Deadlocks aren't the only problem FK constraints' locks are going to cause
you.  It's quite possible you have, somewhere, a small number of rows
referenced via FKs by a huge number of rows. Think about the amount of
locking (not just locks on rows, but internal locks on bits of cache) and
cache coherency logic going on in a production SMP machine.

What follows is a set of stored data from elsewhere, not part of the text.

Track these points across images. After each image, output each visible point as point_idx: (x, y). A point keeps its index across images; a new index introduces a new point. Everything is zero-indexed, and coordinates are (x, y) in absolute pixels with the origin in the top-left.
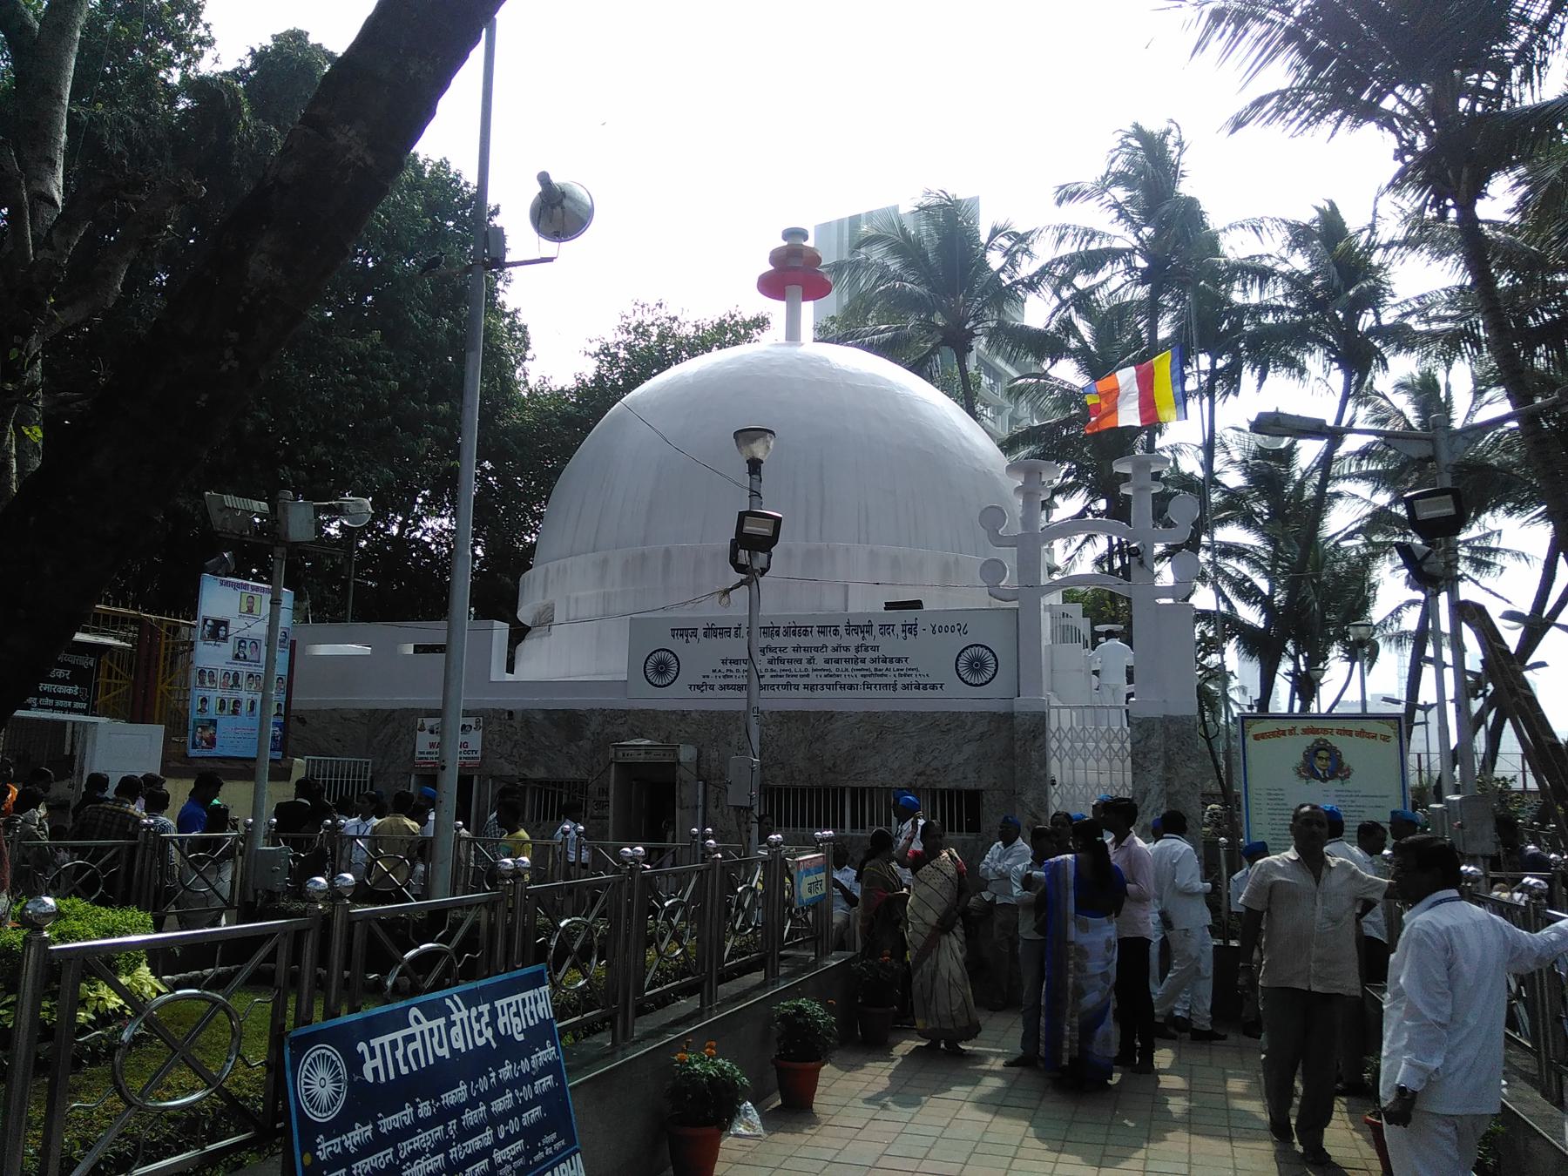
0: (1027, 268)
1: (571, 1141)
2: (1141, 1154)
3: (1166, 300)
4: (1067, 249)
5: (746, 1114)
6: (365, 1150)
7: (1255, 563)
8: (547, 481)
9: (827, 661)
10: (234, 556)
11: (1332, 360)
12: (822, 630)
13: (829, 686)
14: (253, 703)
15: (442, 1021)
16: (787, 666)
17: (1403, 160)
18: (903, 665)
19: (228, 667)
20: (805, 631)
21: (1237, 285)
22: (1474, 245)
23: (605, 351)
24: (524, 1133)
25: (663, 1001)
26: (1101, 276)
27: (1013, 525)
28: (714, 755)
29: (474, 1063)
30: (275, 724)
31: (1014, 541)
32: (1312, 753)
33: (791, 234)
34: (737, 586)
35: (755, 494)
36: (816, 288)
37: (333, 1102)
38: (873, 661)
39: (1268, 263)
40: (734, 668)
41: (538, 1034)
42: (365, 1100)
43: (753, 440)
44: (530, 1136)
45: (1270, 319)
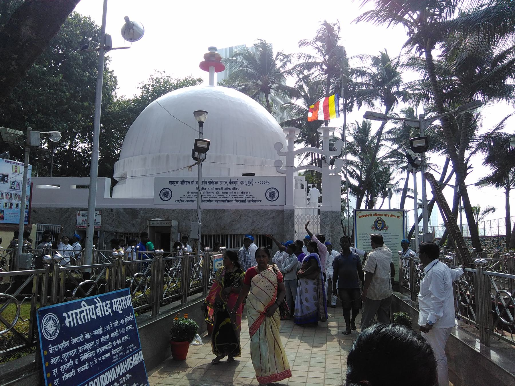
0: (289, 67)
1: (138, 347)
2: (325, 346)
3: (332, 80)
4: (302, 61)
5: (197, 338)
6: (67, 349)
7: (357, 166)
8: (123, 132)
9: (223, 193)
10: (10, 152)
11: (383, 102)
12: (221, 182)
13: (223, 201)
14: (17, 204)
15: (93, 306)
16: (209, 194)
17: (410, 36)
18: (248, 194)
19: (8, 191)
20: (216, 182)
21: (354, 76)
22: (429, 65)
23: (144, 87)
24: (122, 344)
25: (169, 302)
26: (312, 71)
27: (285, 149)
28: (184, 224)
29: (103, 321)
30: (26, 212)
31: (285, 154)
32: (376, 222)
33: (211, 49)
34: (194, 165)
35: (201, 133)
36: (219, 68)
37: (55, 333)
38: (238, 193)
39: (364, 69)
40: (191, 194)
41: (127, 311)
42: (66, 333)
43: (201, 115)
44: (125, 345)
45: (364, 88)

It'll depend on your load and schema, of course, but I've found the
constraints to be mostly impractical in my production systems. Some I can
keep, but only if I know that the checks aren't going to be triggered too
often.

> 3) Encapsulate all transactions in some form of retry mechanism that
> traps deadlocks and retries those transactions.
>
> This may not be practicable, and incurs all of the overhead of
> encountering and trapping deadlocks in the first place.  Also, as each
> deadlock occurs, a number of locks will be left active before deadlock
> detection kicks in, increasing the window for further deadlocks.  On a
> busy system, the first deadlock may well trigger a cascade of further
> deadlocks.

It's essential to do this (actually, I always presumed that not checking
for deadlocks was a typical database-newbie mistake and that everyone knew
they needed to; I don't seem to see it mentioned on here much, though).
Unless you have a very simple dataset and simple queries you are not going
to be able to guarantee you won't get deadlocks, from FK checks or
otherwise. You could check every transaction against every other
transaction, I suppose...but you might not know what those are at compile
time, and it'll be a very painful task that'll have to be repeated for
every new query, constraint or trigger you add. You might not even have
control over them. It's also dependent on the inner workings of the
database and bits of schema you aren't really meant to know (consider the
type of lock taken by a FK check, the time it's taken, the order in which
the FK checks are performed and the order of triggers generally).